Feb 6, 2014 3:57 PM by MTN News - Helena
HELENA - U.S. Senator Max Baucus (D-MT) was confirmed unanimously by the U.S. Senate on Thursday as the next U.S. Ambassador to China.
U.S. Senator Jon Tester (D-MT) said in a press release: "His long record of service proves that Montanans don't want a showman. They want someone who will reach across the aisle and find a way to say ‘yes,' even when saying ‘no' is the easier thing to do. I know Max will continue to serve Montana, even he serves our nation overseas."
U.S. Representative Steve Daines (R-MT) issued the following statement: "Congratulations to Senator Max Baucus on his confirmation as the United States' new Ambassador to China. Senator Baucus has dedicated much of his life in service to Montana, and I wish him the best as he continues his service to our nation."
Montana Governor Steve Bullock (D) released the following statement: "I join all Montanans as we say congratulations and thank you to Max for his service to our state and nation. Max has dedicated his life to serving the people of Montana...I look forward to continuing to work with Max in his new role and am confident that his leadership in China will pay dividends for all Americans for years to come."
In a farewell address to his colleagues in the Senate on Thursday, Baucus said, "Let me begin by thanking the people of Montana for giving me the honor of representing them in the United States Congress for nearly 40 years. And I want to thank President Obama for the opportunity to continue to serve the American people as Ambassador to China."
Baucus continued, "There is nothing greater in life than the love of family and I have been an incredibly lucky man. I'd like to thank my wife, Melodee, my son Zeno, and his wife Stephanie. I'd also like to thank our children Katie and Joey. Mel, Zeno, Stephanie, Katie and Joey: you inspire me daily and I'm so grateful for each of you."
Governor Bullock is responsible for appointing Baucus' interim replacement in the U.S. Senate; he's endorsed Lt. Gov. John Walsh in his bid for the Senate in the 2014 election, but has not said if he'll appoint him in the interim.
One of Walsh's rivals in the Democratic primary, John Bohlinger, has already said he may drop out of the race if Walsh is appointed, figuring the exposure and fund-raising power of a Senator Walsh could be hard to catch up to. He has suggested a "caretaker" senator who would not run ion November.
Bullock has refused to offer details on whether he has already decided upon Walsh.
Bowen Greenwood, the executive director of the Montana Republican Party, says that just because Bullock can make the decision unilaterally doesn't mean he should.
"Wouldn't it be great if there were a citizens commission to select among eligible Montanans?

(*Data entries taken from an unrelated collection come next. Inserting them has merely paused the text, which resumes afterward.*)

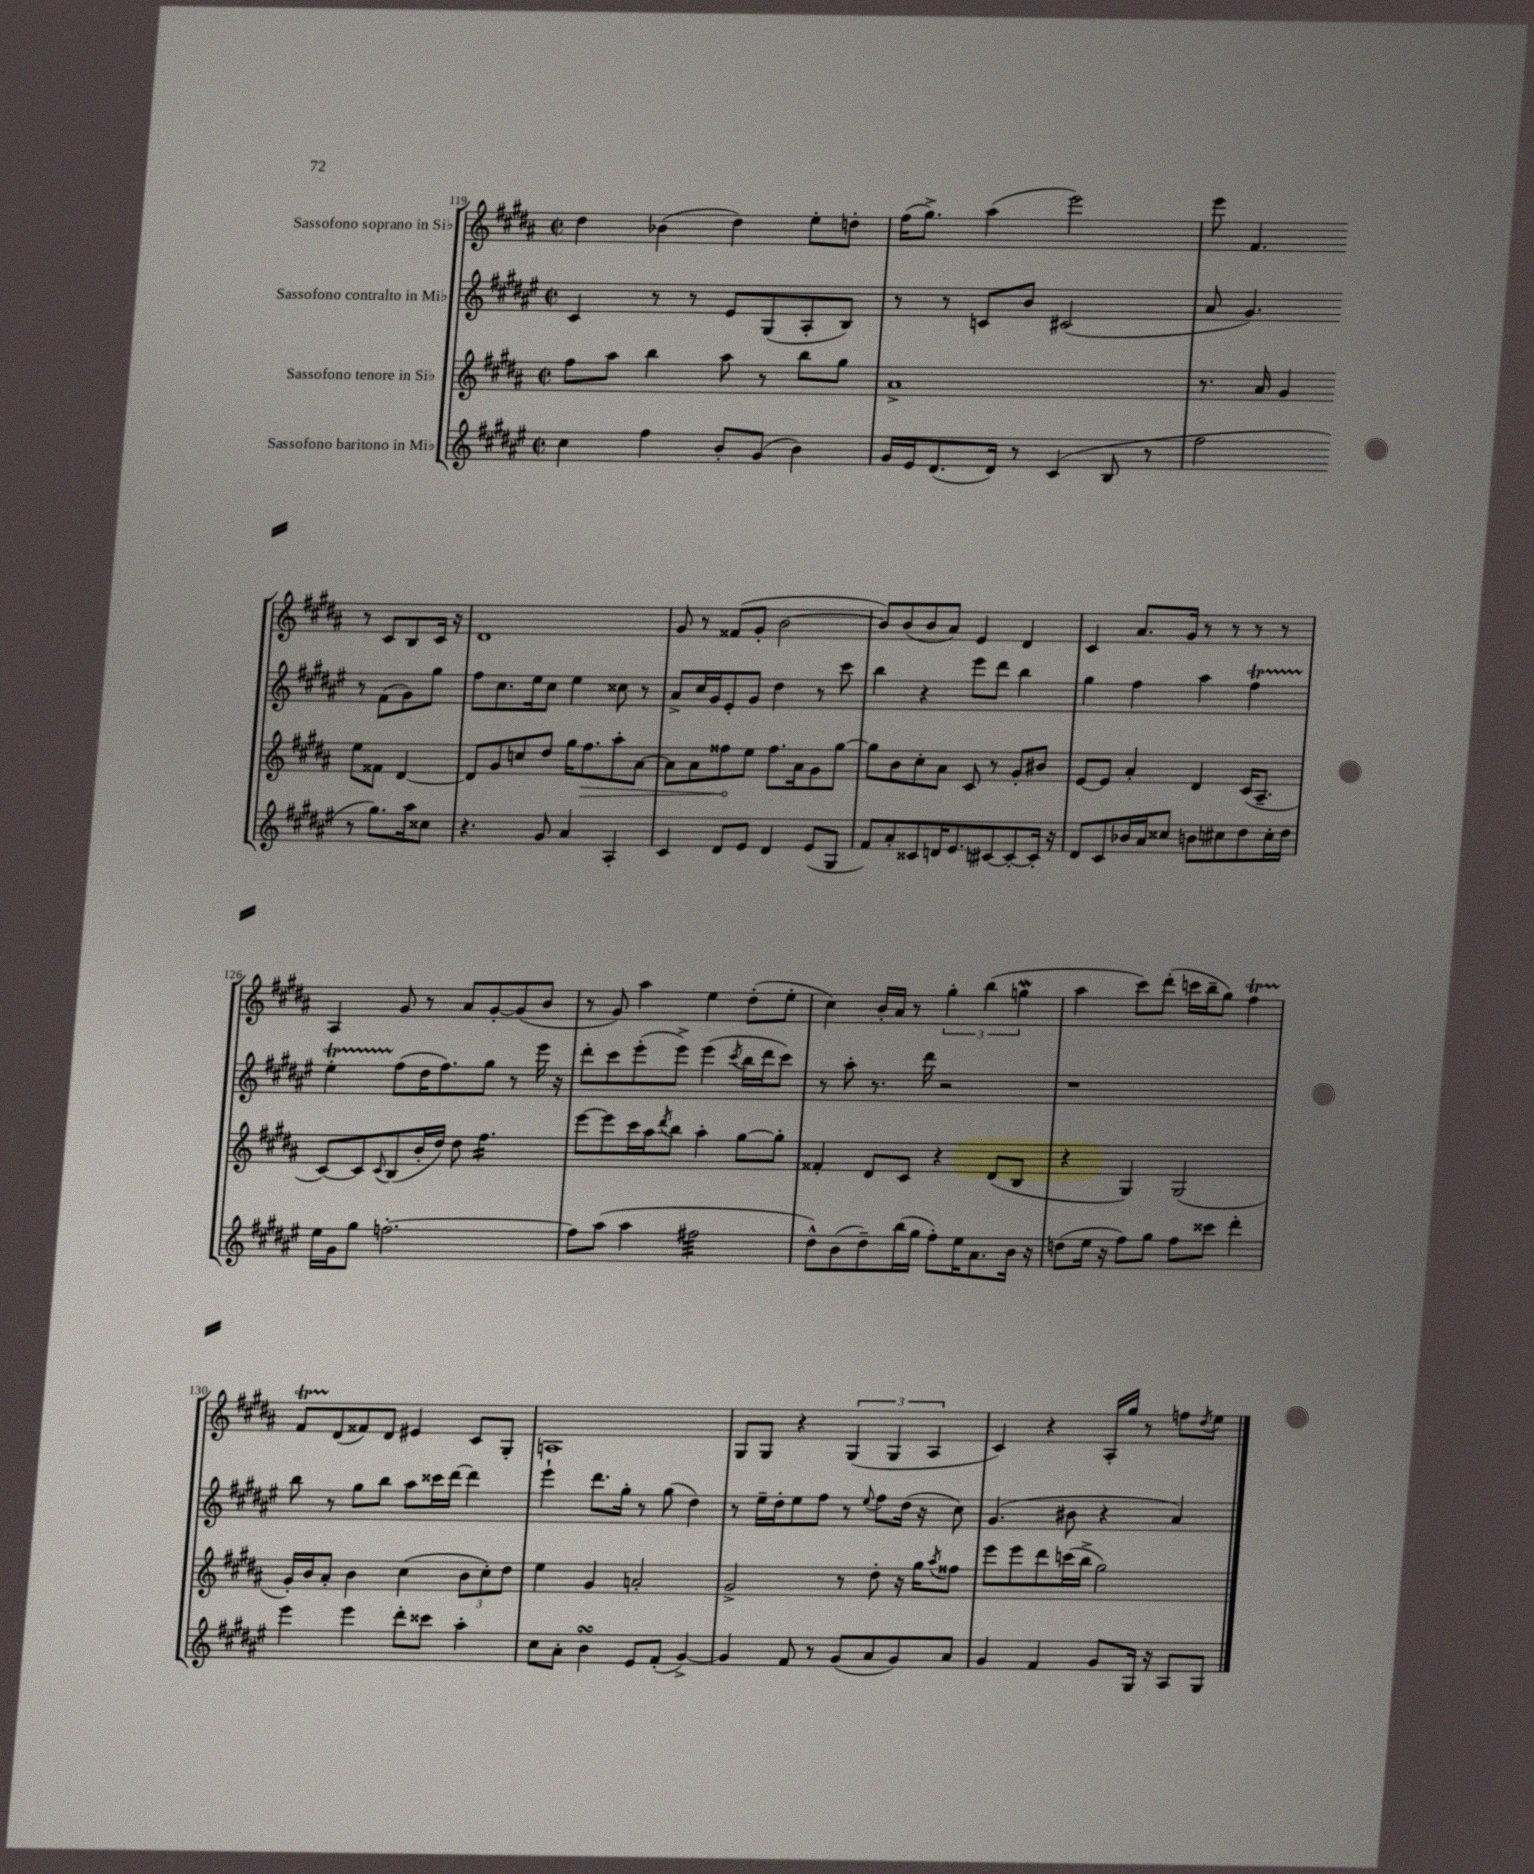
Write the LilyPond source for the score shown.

<<
\new StaffGroup <<
\new Staff = "s0" \with { instrumentName = "Sassofono soprano in Sib" } {
    \clef treble \key b \major \defaultTimeSignature \time 2/2
    dis''4 bes'4( dis''4) e''8-. d''8-. |
    fis''16( gis''8.->) ais''4( e'''2) |
    e'''8 fis'4. r8 cis'8 b8 cis'16 r16 |
    dis'1 |
    gis'8 r8 fisis'8( gis'8-. b'2~ |
    b'8) b'8( b'8 ais'8) e'4 dis'4 |
    cis'4 ais'8. gis'16 r8 r8 r8 r8 |
    ais4 gis'8 r8 ais'8 gis'8~-. gis'8( b'8 |
    r8 gis'8) ais''4 e''4 dis''8-.( e''8-. |
    cis''4) b'16-. ais'16 r8 \tuplet 3/2 { gis''4-. b''4( g''4\mordent } |
    ais''4 cis'''8) dis'''8-.( c'''16 b''16-- gis''8) fis''4\startTrillSpan |
    fis'8 dis'8\stopTrillSpan( fisis'8) dis'8 eis'4 cis'8 gis8-. |
    a1 |
    gis8 gis8 r4 \tuplet 3/2 { gis4( gis4 ais4 } |
    cis'4) r4 ais16-. gis''16 r8 f''8 \acciaccatura { dis''8 } e''8 \bar "|." |
}
\new Staff = "s1" \with { instrumentName = "Sassofono contralto in Mib" } {
    \clef treble \key fis \major \defaultTimeSignature \time 2/2
    cis'4 r8 r8 eis'8 gis8( ais8-. b8) |
    r8 r8 c'8 b'8 cis'2( |
    ais'8 gis'4.) r8 fis'8( gis'8) gis''8 |
    fis''8 cis''8. eis''16 cis''8 eis''4 cisis''8 r8 |
    ais'8-> cis''16 gis'16 eis'8-. gis'8 dis''4 r8 cis'''8 |
    b''4 r4 eis'''8 dis'''8 b''4 |
    gis''4 fis''4 ais''4 fis''4\startTrillSpan |
    eis''4-. fis''8\stopTrillSpan( dis''16 fis''8.) gis''8 r8 eis'''16 r16 |
    dis'''8-. cis'''8 eis'''8-.( eis'''8->) eis'''4( \acciaccatura { cis'''8 } b''16 dis'''16 cis'''8) |
    r8 ais''8-. r8. dis'''16 r2 |
    r1 |
    b''8 r8 gis''8 b''8 ais''8 cisis'''16 dis'''16~ dis'''4 |
    eis'''4-! dis'''8. gis''16-. r8 gis''8( dis''4) |
    r8 eis''16-- dis''16-. eis''8 fis''8 r8 \appoggiatura { eis''8 } fis''8 dis''16( r16 cis''8) |
    gis'4.( bis'8 r4 ais'4) \bar "|." |
}
\new Staff = "s2" \with { instrumentName = "Sassofono tenore in Sib" } {
    \clef treble \key b \major \defaultTimeSignature \time 2/2
    fis''8 ais''8 b''4 ais''8 r8 b''8 gis''8 |
    ais'1-> |
    r8. ais'16 gis'4 e''8 fisis'8 dis'4~ |
    dis'8 gis'8 c''8 dis''8 gis''16 \once \override Hairpin.circled-tip = ##t fis''8.\> ais''8-. ais'8~ |
    ais'8 ais'8 fisis''8\! e''8 fisis''8. ais'16 gis'8 gis''8~ |
    gis''8 b'8 cis''8-. ais'8 cis'8 r8 gis'8-. bis'8 |
    e'8~ e'8 ais'4-. dis'4 cis'16( ais8.-- |
    cis'8~) cis'8 \appoggiatura { cis'8 } b8( b'16-. dis''16) dis''8 fis''4.:16 |
    e'''8~ e'''8 cis'''16 ais''16 \acciaccatura { dis'''8 } b''8 ais''4-. gis''8~ gis''8-. |
    fisis'4-. dis'8 cis'8 r4 dis'8( b8 |
    r4 gis4) gis2( |
    gis'16-.) b'16 ais'8-. b'4 cis''4( \tuplet 3/2 { b'8 cis''8-.) dis''8 } |
    e''4 gis'4 a'2-. |
    gis'2-> r8 dis''8-. r16 gis''16 \acciaccatura { ais''8 } fisis''8 |
    e'''8 e'''8 dis'''8 c'''16( b''16-> gis''2) \bar "|." |
}
\new Staff = "s3" \with { instrumentName = "Sassofono baritono in Mib" } {
    \clef treble \key fis \major \defaultTimeSignature \time 2/2
    cis''4 fis''4 b'8-. gis'8( b'4) |
    gis'16 eis'16 dis'8.( dis'16) r8 cis'4( b8 r8 |
    fis''2 r8 gis''8.) ais''16 cisis''8 |
    r4. gis'8 ais'4 ais4-. |
    cis'4 dis'8 eis'8 dis'4 eis'8( gis8 |
    fis'8) ais'8-. cisis'8 d'16 eis'8. cis'8~ cis'8~-. cis'16-. r16 |
    dis'8 cis'8 bes'16 ais'16 cisis''8 b'8 cis''8 dis''8 cis''16-. dis''16 |
    eis''16 gis'16 gis''8 f''2.~-. |
    f''8 ais''8( ais''4 fis''2:32 |
    dis''8-^) b'8( dis''8--) b''16( gis''16 fis''8-.) eis''16 ais'8. b'16 r16 |
    d''8( eis''16 r16 fis''8) gis''8 fis''8 cisis'''8 dis'''4-. |
    eis'''4 eis'''4 dis'''8-. cisis'''8 ais''4-. |
    cis''8 ais'8-. b'4\turn eis'8 fis'8-.( gis'4~->) |
    gis'4 fis'8 r8 gis'8( ais'8 gis'8) ais'8 |
    gis'4 fis'4 gis'8 gis16 r16 ais8 gis8 \bar "|." |
}
>>
>>
\layout { \context { \Score currentBarNumber = #119 } }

Or wouldn't it be great if there were some other elected officials from Montana who were invited to offer opinions or take part in the process?," Greenwood said last week. "Whatever the process used it would be nice of the people knew what was coming out of it rather than just some kind of backroom deal where we try to benefit our political candidate."
If Bullock does appoint Walsh, he will have an opportunity to make another appointment -- a new lieutenant governor.